[Page-level text extractions]
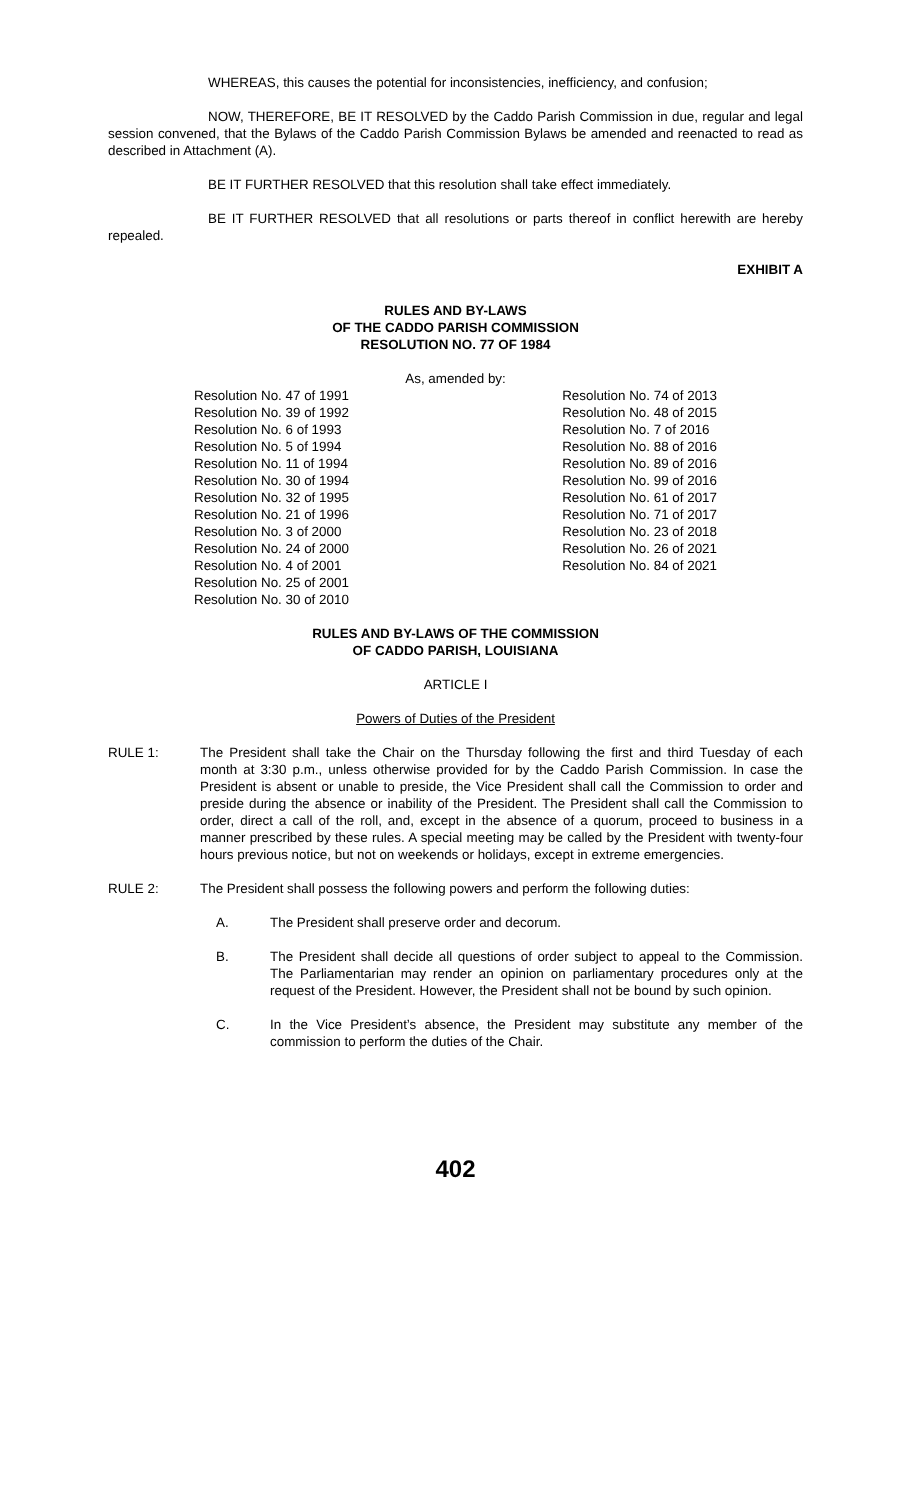WHEREAS, this causes the potential for inconsistencies, inefficiency, and confusion;
NOW, THEREFORE, BE IT RESOLVED by the Caddo Parish Commission in due, regular and legal session convened, that the Bylaws of the Caddo Parish Commission Bylaws be amended and reenacted to read as described in Attachment (A).
BE IT FURTHER RESOLVED that this resolution shall take effect immediately.
BE IT FURTHER RESOLVED that all resolutions or parts thereof in conflict herewith are hereby repealed.
EXHIBIT A
RULES AND BY-LAWS
OF THE CADDO PARISH COMMISSION
RESOLUTION NO. 77 OF 1984
As, amended by:
Resolution No. 47 of 1991
Resolution No. 39 of 1992
Resolution No. 6 of 1993
Resolution No. 5 of 1994
Resolution No. 11 of 1994
Resolution No. 30 of 1994
Resolution No. 32 of 1995
Resolution No. 21 of 1996
Resolution No. 3 of 2000
Resolution No. 24 of 2000
Resolution No. 4 of 2001
Resolution No. 25 of 2001
Resolution No. 30 of 2010
Resolution No. 74 of 2013
Resolution No. 48 of 2015
Resolution No. 7 of 2016
Resolution No. 88 of 2016
Resolution No. 89 of 2016
Resolution No. 99 of 2016
Resolution No. 61 of 2017
Resolution No. 71 of 2017
Resolution No. 23 of 2018
Resolution No. 26 of 2021
Resolution No. 84 of 2021
RULES AND BY-LAWS OF THE COMMISSION
OF CADDO PARISH, LOUISIANA
ARTICLE I
Powers of Duties of the President
RULE 1: The President shall take the Chair on the Thursday following the first and third Tuesday of each month at 3:30 p.m., unless otherwise provided for by the Caddo Parish Commission. In case the President is absent or unable to preside, the Vice President shall call the Commission to order and preside during the absence or inability of the President. The President shall call the Commission to order, direct a call of the roll, and, except in the absence of a quorum, proceed to business in a manner prescribed by these rules. A special meeting may be called by the President with twenty-four hours previous notice, but not on weekends or holidays, except in extreme emergencies.
RULE 2: The President shall possess the following powers and perform the following duties:
A. The President shall preserve order and decorum.
B. The President shall decide all questions of order subject to appeal to the Commission. The Parliamentarian may render an opinion on parliamentary procedures only at the request of the President. However, the President shall not be bound by such opinion.
C. In the Vice President’s absence, the President may substitute any member of the commission to perform the duties of the Chair.
402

* **Aim of the exercise**: Beginning at the line where "A. The President" appears, extract each line through the end of the data above; keep them exact and include nothing else.

* **Result of the exercise**:
A. The President shall preserve order and decorum.
B. The President shall decide all questions of order subject to appeal to the Commission. The Parliamentarian may render an opinion on parliamentary procedures only at the request of the President. However, the President shall not be bound by such opinion.
C. In the Vice President’s absence, the President may substitute any member of the commission to perform the duties of the Chair.
402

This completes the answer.